When you first start a stretch, this is the elastic phase where the muscle is elongated, when you stop stretching while in this elastic phase the muscles will return to their original length with in a few hours and no residual or long term increase in muscle length will remain. This is common in preceding an activity or sporting event.

When a muscle is stretched for an extended period of time (ideally after being warmed up) it will enter into the plastic phase where by the muscles elongate and experience plastic deformation of the tissue. This plastic deformation of the tissue is a long term increase in the length of the muscles and will carry over from day to day, as well as, release some constrictions in the surrounding connective tissues and tendons.

Core Engagement

The core refers to the muscles in our abdomen and low back that are responsible for stabilizing our body in every movement we do. It will take a little time to get the hang of this. Don't worry. Just keep practicing. It is a crucial element upon which to build and incorporate other trainings. We are engaging muscles that are typically not used to firing and it will take a little time and practice to strengthen the neuromuscular connection (signal from our brain to our muscles telling them to contract).

A few things that might help to focus in on the muscles we are targeting are:

*Stop the flow of urine when urinating.

*Practice your kegals (lifting your perineum) while sitting a stability ball.
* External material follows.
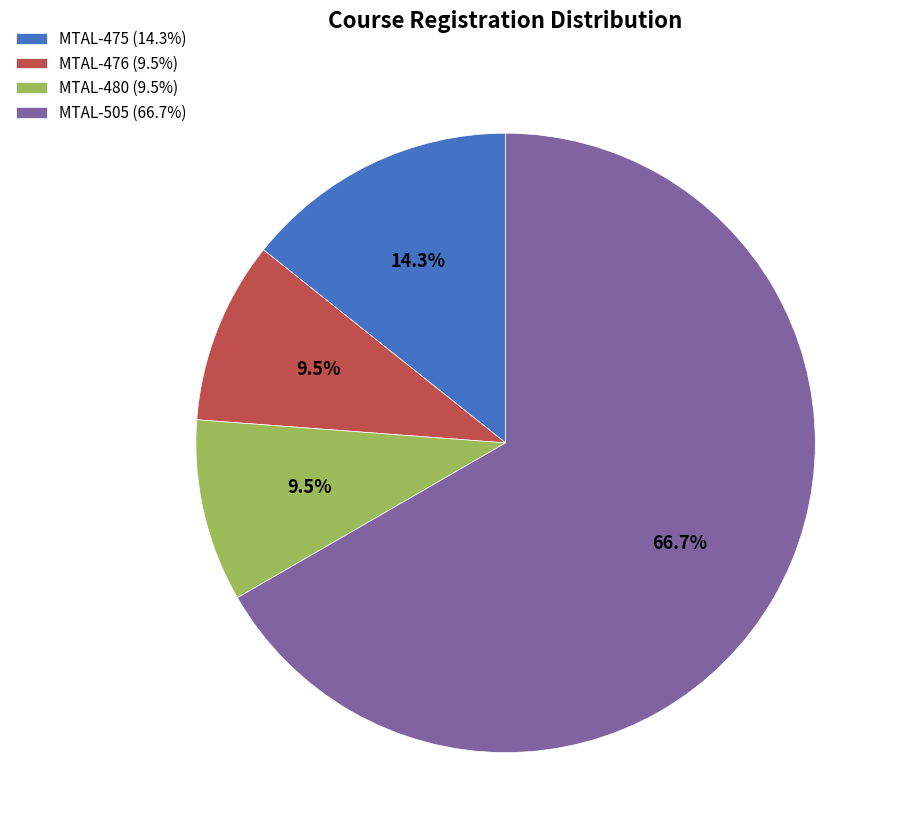

Does MTAL-475 (14.3%) represent more than half of the total?

No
*When engaging your core, place your hands on ASIS (top of your hips) and drop inward towards your pelvic floor muscles (this will help you tune in to some of the muscles we are targeting as you engage your core.

How to Engage Your Core:

We are basically trying to contract the deepest layer of abdominal muscles and pelvic floor muscles, as well as, low back.

*Lay flat on your back with your knees bent.
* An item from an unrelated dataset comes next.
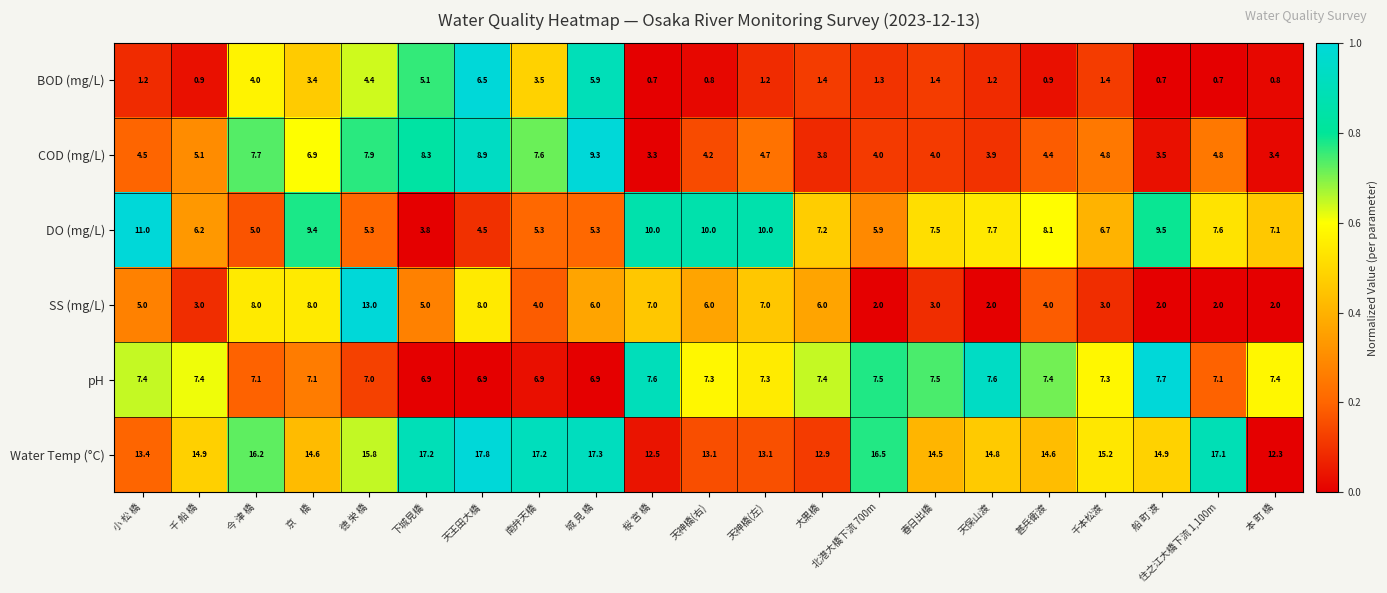

What is the minimum value shown in the chart?

0.7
*Exhale. It's easier to find on an exhale.

*Pelvic tilt (roll hips back so as to flatten out the curve in your low back against the floor) (don't over do it, be natural and think spinal elongation). As you are finding your neutral spine position try bringing your hips and ribs slightly towards each other.

*Stabilize hips and shoulders. Anchoring four points: hips and shoulders to the floor. Think of yourself as a box with these four anchored points. (hip stabilization and core engagement is fundamental to many other movements)

*Lift your perineum (Perineum is the small muscle between your anus and genitals) Child birthing classes often refer to this as a kegal. It is not so much a clamp down, as it is a lifting. It is kind of like you are holding in gas. Three main meridian lines connect in at this point.

*Think of zipping up a tight pair of pants.

*Pull the belly button down towards the floor and slightly up towards your head, then pull/collapse abs down and in.

*Contract your transverse abdominal muscles, as well as, all other small deep abdominal and pelvic floor muscles.

Your core should now be engaged. Several key words you can use to remember the process might be kegal, Zipper, contract TVA (transverse Abdominus).

As you progress with this, try adding several elements, like dropping your diaphragm down and trying to breathe more three dimensionally (what I mean is not just belly breathing or chest breathing, but thinking about as you inhale having the breathe originate in the lower belly and expand to all your extremities filling and nourishing your whole body.

As we move past the basic anatomy and physiology of the core, what muscles fire, how to fire them and in what sequence, we can start to think of our core as a living breathing thing that moves, rolls, twists, counter twists, expands, contracts, and unifies our entire body, even to the point of moving multidirectional simultaneously.